Amsterdam mayor drops LHBTQI+ statement plan after criticism
Amsterdam mayor Femke Halsema has dropped plans to ask religious organisations to formally renounce violence against people from the LGBTQI+ community following criticism of the way the issue had been approached.
The mayor wrote to mosque leaders earlier this month, asking them to sign the pledge which stated they ‘totally rejected discrimination and violence against the LGBTQI+ community’ and pointing out that ‘some perpetrators do it in the name of their religion’.

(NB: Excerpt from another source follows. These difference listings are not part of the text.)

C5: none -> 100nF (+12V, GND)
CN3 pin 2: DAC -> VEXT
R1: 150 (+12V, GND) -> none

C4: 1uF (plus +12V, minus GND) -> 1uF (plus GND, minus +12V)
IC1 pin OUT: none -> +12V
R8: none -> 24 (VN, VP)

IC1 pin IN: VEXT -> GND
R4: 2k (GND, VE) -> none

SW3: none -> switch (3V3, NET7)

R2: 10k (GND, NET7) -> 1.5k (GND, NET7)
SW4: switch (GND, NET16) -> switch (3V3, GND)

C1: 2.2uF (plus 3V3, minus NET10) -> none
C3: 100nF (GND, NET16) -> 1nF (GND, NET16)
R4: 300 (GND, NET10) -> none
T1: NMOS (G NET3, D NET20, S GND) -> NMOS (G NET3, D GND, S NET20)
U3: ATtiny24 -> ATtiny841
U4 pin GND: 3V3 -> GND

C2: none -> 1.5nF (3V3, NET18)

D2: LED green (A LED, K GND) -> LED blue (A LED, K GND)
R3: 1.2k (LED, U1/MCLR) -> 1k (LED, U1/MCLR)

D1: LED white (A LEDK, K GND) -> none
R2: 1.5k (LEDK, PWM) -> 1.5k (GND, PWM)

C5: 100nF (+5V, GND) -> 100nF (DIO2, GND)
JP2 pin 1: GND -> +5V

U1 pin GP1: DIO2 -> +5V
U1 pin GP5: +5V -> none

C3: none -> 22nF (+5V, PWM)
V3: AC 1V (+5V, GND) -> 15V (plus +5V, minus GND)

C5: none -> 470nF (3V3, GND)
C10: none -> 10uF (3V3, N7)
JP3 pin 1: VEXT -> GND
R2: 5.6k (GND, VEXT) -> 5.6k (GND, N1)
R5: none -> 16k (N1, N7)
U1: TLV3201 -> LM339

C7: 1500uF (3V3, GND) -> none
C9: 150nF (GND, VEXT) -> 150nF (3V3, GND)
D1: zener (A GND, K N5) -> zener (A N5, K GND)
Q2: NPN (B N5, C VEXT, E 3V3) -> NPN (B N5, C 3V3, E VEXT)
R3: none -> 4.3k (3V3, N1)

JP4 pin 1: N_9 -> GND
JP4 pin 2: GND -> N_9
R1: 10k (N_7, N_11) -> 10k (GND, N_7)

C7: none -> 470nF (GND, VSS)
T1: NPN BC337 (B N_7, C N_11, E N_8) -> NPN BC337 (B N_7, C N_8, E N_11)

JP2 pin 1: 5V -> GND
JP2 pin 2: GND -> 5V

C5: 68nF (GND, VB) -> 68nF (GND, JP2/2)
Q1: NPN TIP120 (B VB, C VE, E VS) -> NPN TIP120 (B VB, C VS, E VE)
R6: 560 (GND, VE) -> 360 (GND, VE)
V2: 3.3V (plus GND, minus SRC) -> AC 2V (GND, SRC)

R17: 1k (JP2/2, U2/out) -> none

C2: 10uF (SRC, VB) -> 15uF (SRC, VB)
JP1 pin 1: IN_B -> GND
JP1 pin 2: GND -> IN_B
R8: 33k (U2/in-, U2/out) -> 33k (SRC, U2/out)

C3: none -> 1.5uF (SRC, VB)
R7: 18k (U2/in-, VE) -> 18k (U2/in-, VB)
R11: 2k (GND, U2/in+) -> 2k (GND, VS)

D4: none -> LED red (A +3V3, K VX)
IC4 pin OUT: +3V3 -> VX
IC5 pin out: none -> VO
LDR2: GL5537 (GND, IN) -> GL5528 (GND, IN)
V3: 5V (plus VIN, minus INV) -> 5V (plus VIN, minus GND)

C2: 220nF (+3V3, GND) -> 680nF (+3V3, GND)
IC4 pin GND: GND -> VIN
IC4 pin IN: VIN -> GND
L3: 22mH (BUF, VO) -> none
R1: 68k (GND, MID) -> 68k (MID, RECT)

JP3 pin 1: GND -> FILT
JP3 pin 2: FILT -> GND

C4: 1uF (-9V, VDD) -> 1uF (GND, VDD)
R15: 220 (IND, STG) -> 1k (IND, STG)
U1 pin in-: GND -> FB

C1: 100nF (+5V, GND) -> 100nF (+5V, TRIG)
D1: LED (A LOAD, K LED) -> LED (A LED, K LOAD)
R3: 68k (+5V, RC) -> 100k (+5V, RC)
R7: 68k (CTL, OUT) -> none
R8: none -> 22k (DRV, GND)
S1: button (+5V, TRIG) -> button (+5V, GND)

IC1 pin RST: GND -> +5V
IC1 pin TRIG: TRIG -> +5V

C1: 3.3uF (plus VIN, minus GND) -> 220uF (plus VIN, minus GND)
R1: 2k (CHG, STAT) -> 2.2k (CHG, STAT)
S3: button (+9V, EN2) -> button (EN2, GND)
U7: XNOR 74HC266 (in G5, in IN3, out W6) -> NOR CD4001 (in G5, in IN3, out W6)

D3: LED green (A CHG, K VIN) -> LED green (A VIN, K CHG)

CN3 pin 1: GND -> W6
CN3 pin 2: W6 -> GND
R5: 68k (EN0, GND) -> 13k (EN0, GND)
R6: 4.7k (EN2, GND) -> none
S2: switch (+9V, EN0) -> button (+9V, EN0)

But several reacted angrily after discovering that Christian and Jewish communities had not been asked to make the same gesture – although they reportedly were several days later – and accused the mayor of singling out the Muslims.
By focusing first on mosques, the mayor is ‘no longer making me part of the solution, or as someone who is involved with victims,’ said Nourdeen Wildeman, spokesman for the Blue Mosque in Amsterdam Noord at the time. ‘ You are placing me in the position of perpetrator.’
The mayor told local broadcaster AT5 on Friday that she had now decided to end the project because she did not want it to be a ‘political statement’.
‘I wanted to do this together with others and I do not need to force it in other people’s faces,’ she said.
The problem, she said, is not limited to certain religious groups, but has become part of street culture. ‘The problem is broader, larger, deeper and more serious,’ the mayor told the broadcaster. ‘And it would have been nice if a number of religious communities had come forward first to say that as far as they are concerned, everyone should be safe in public.’